A paper on a new model of moral encroachment (Under Review)
I put forward a new model of thinking about moral encroachment. On this model, moral considerations don’t raise or lower evidential thresholds, or provide reasons for or against belief. Instead, they exclude certain considerations from counting as normative reasons for belief. This solves a bunch of structural issues for the moral encroacher.
A paper on AI and respect (Under Review) (With Simon Goldstein)

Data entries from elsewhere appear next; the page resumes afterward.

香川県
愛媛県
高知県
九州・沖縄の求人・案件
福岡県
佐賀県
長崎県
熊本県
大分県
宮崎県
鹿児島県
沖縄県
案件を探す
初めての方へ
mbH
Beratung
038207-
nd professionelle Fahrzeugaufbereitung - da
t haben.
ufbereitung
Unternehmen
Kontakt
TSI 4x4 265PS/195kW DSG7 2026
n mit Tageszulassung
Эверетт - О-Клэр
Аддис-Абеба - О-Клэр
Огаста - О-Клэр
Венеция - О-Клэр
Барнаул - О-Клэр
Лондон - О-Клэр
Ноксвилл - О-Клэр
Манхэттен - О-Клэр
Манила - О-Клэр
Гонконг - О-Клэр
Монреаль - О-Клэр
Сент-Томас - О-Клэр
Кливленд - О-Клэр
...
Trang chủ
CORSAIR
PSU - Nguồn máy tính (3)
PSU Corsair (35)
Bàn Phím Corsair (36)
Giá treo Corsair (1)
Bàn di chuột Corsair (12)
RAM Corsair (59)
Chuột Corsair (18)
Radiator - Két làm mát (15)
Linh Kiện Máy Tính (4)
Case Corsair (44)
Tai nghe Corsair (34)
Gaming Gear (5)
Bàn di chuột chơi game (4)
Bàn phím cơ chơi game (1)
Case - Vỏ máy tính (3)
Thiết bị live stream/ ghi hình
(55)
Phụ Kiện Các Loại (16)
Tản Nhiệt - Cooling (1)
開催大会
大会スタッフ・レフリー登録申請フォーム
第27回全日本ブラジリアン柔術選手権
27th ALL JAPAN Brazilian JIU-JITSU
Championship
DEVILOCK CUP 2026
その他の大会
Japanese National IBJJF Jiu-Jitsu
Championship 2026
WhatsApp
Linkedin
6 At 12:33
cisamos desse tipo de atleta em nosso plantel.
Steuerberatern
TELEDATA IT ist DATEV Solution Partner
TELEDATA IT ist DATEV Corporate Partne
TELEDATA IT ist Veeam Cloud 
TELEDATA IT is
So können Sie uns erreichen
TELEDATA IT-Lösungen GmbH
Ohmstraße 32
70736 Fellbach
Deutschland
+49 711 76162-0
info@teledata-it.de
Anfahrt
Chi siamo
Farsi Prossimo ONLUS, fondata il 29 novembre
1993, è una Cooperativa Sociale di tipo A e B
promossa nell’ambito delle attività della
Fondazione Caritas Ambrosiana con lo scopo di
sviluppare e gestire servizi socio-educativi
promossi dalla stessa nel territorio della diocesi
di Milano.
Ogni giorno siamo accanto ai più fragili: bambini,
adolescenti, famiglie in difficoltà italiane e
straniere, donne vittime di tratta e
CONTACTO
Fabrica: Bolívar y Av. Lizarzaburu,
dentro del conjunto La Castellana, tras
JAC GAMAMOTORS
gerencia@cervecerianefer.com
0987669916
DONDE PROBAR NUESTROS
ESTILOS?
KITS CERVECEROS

Many people think you should respect persons and not chatbots, but in many digital spaces you can no longer reliably distinguish whether or not you are speaking to a chatbot or a person. This means that many digital spaces are such that respectful exchange is no longer possible.
A paper on spiritual encroachment (In progress)
I put forward the position that one’s spiritual dispositions can affect what one knows in the domain of religious epistemology.
Dissertation
The Nature and Normativity of Emotion
My dissertation is an exploration of the role of emotion in our moral and social lives. It consists of a series of essays that explore the nature and normativity of emotion. Some of the material has now been published, while others are hopefully on their way.